Indeed, Obama took the time to illustrate the extent to which the Ryan budget would demolish the federal government as we know it, citing the millions of people who would lose health care coverage with Medicaid cuts, the millions of children who would lose access to healthy food with WIC cuts, and the millions of students who would lose a shot at college because of cuts to Pell Grants and other programs designed to make school more affordable.

He pointed out that while Republicans refuse to say where they would make cuts, cuts have to happen if we adopt their budget, “Perhaps they will never tell us where the knife will fall, but you can be sure that with cuts this deep, there will never be a secret plan to protect the investments we need for our economy to grow. This is not conjecture, I am not exaggerating, these are facts.”

From his aggressive tone to his sharp and clear language, this was a campaign speech, and he took care to tie his likely competitor—former Massachusetts governor Mitt Romney—to the policies pushed by congressional Republicans. “He called it ‘marvelous’,” said Obama, highlighting the degree to which the “Path to Prosperity” is the Republican Party platform for 2012.

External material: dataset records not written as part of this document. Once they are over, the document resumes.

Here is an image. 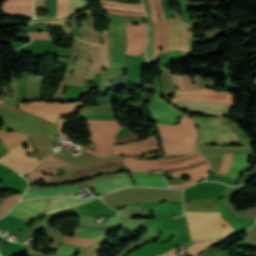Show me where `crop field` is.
Returning a JSON list of instances; mask_svg holds the SVG:
<instances>
[{
    "instance_id": "obj_40",
    "label": "crop field",
    "mask_w": 256,
    "mask_h": 256,
    "mask_svg": "<svg viewBox=\"0 0 256 256\" xmlns=\"http://www.w3.org/2000/svg\"><path fill=\"white\" fill-rule=\"evenodd\" d=\"M161 74H162V93L164 97H169L170 92L167 84L166 70L161 68Z\"/></svg>"
},
{
    "instance_id": "obj_59",
    "label": "crop field",
    "mask_w": 256,
    "mask_h": 256,
    "mask_svg": "<svg viewBox=\"0 0 256 256\" xmlns=\"http://www.w3.org/2000/svg\"><path fill=\"white\" fill-rule=\"evenodd\" d=\"M253 67L256 66V61L254 62V64L252 65Z\"/></svg>"
},
{
    "instance_id": "obj_4",
    "label": "crop field",
    "mask_w": 256,
    "mask_h": 256,
    "mask_svg": "<svg viewBox=\"0 0 256 256\" xmlns=\"http://www.w3.org/2000/svg\"><path fill=\"white\" fill-rule=\"evenodd\" d=\"M192 241L218 238L223 229L220 213L184 212Z\"/></svg>"
},
{
    "instance_id": "obj_56",
    "label": "crop field",
    "mask_w": 256,
    "mask_h": 256,
    "mask_svg": "<svg viewBox=\"0 0 256 256\" xmlns=\"http://www.w3.org/2000/svg\"><path fill=\"white\" fill-rule=\"evenodd\" d=\"M197 151L199 152V153H201L204 157L206 156V154H204L202 151H201V149H200V145L199 146H197Z\"/></svg>"
},
{
    "instance_id": "obj_33",
    "label": "crop field",
    "mask_w": 256,
    "mask_h": 256,
    "mask_svg": "<svg viewBox=\"0 0 256 256\" xmlns=\"http://www.w3.org/2000/svg\"><path fill=\"white\" fill-rule=\"evenodd\" d=\"M143 2H144V9L147 14V25H148V46L147 47H153V28H152L151 14L149 9V2L148 0H143Z\"/></svg>"
},
{
    "instance_id": "obj_9",
    "label": "crop field",
    "mask_w": 256,
    "mask_h": 256,
    "mask_svg": "<svg viewBox=\"0 0 256 256\" xmlns=\"http://www.w3.org/2000/svg\"><path fill=\"white\" fill-rule=\"evenodd\" d=\"M27 144V146L29 148H22L21 146L24 144ZM33 151V147L31 142L27 139L25 140L23 143L17 145L16 147H14L12 150H10L7 154H5L4 156H2L0 158V162L9 166L12 163H14L15 161L19 160L20 158H22L23 156H25L26 154L30 153ZM38 162L37 158H29V157H23L22 159H20L19 161L15 162L14 164H12L11 168H13L14 170H16L19 173H23L27 170H30L32 168V166Z\"/></svg>"
},
{
    "instance_id": "obj_51",
    "label": "crop field",
    "mask_w": 256,
    "mask_h": 256,
    "mask_svg": "<svg viewBox=\"0 0 256 256\" xmlns=\"http://www.w3.org/2000/svg\"><path fill=\"white\" fill-rule=\"evenodd\" d=\"M65 120H59L58 122V130H59V133L61 134L62 138L66 139L63 132H62V125L64 123Z\"/></svg>"
},
{
    "instance_id": "obj_60",
    "label": "crop field",
    "mask_w": 256,
    "mask_h": 256,
    "mask_svg": "<svg viewBox=\"0 0 256 256\" xmlns=\"http://www.w3.org/2000/svg\"><path fill=\"white\" fill-rule=\"evenodd\" d=\"M254 84H256V78H255V80H254Z\"/></svg>"
},
{
    "instance_id": "obj_41",
    "label": "crop field",
    "mask_w": 256,
    "mask_h": 256,
    "mask_svg": "<svg viewBox=\"0 0 256 256\" xmlns=\"http://www.w3.org/2000/svg\"><path fill=\"white\" fill-rule=\"evenodd\" d=\"M103 42H104V68H108L109 61H108V39L106 30H103Z\"/></svg>"
},
{
    "instance_id": "obj_5",
    "label": "crop field",
    "mask_w": 256,
    "mask_h": 256,
    "mask_svg": "<svg viewBox=\"0 0 256 256\" xmlns=\"http://www.w3.org/2000/svg\"><path fill=\"white\" fill-rule=\"evenodd\" d=\"M91 53V68L87 78L93 79L94 73L101 70L102 46L81 41L78 55L74 62V73L70 85L83 86L84 78L89 67V54Z\"/></svg>"
},
{
    "instance_id": "obj_58",
    "label": "crop field",
    "mask_w": 256,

I said this morning that thanks to the short-sighted ideological fervor of Paul Ryan, Obama can make a strong and clear case against the Republican Party. I didn’t realize that this would also be a brutal indictment of the party’s priorities. With his speech, Obama presented the GOP as the defenders of a failed ideology that would leave most Americans trapped in their station, struggling in a hostile economy. If this sounds far-fetched, look no further than the last three years—Republicans have either pushed to eliminate regulations and cut taxes on the rich, or they have stood against any effort to make the economy more fair, or put some restraints on those who caused the financial crisis.

Obama’s challenge is to convince the public that Republicans would continue on that path if elected to office. At the risk of sounding too certain, I think he can do it.